**Records supplied**
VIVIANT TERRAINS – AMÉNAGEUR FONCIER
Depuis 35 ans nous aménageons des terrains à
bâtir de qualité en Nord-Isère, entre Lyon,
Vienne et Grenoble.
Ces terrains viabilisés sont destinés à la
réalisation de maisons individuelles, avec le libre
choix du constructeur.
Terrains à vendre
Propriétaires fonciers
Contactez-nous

**Problem statement**
Say how many lines above hold the word "nous", giving only the count.

**Completed task**
2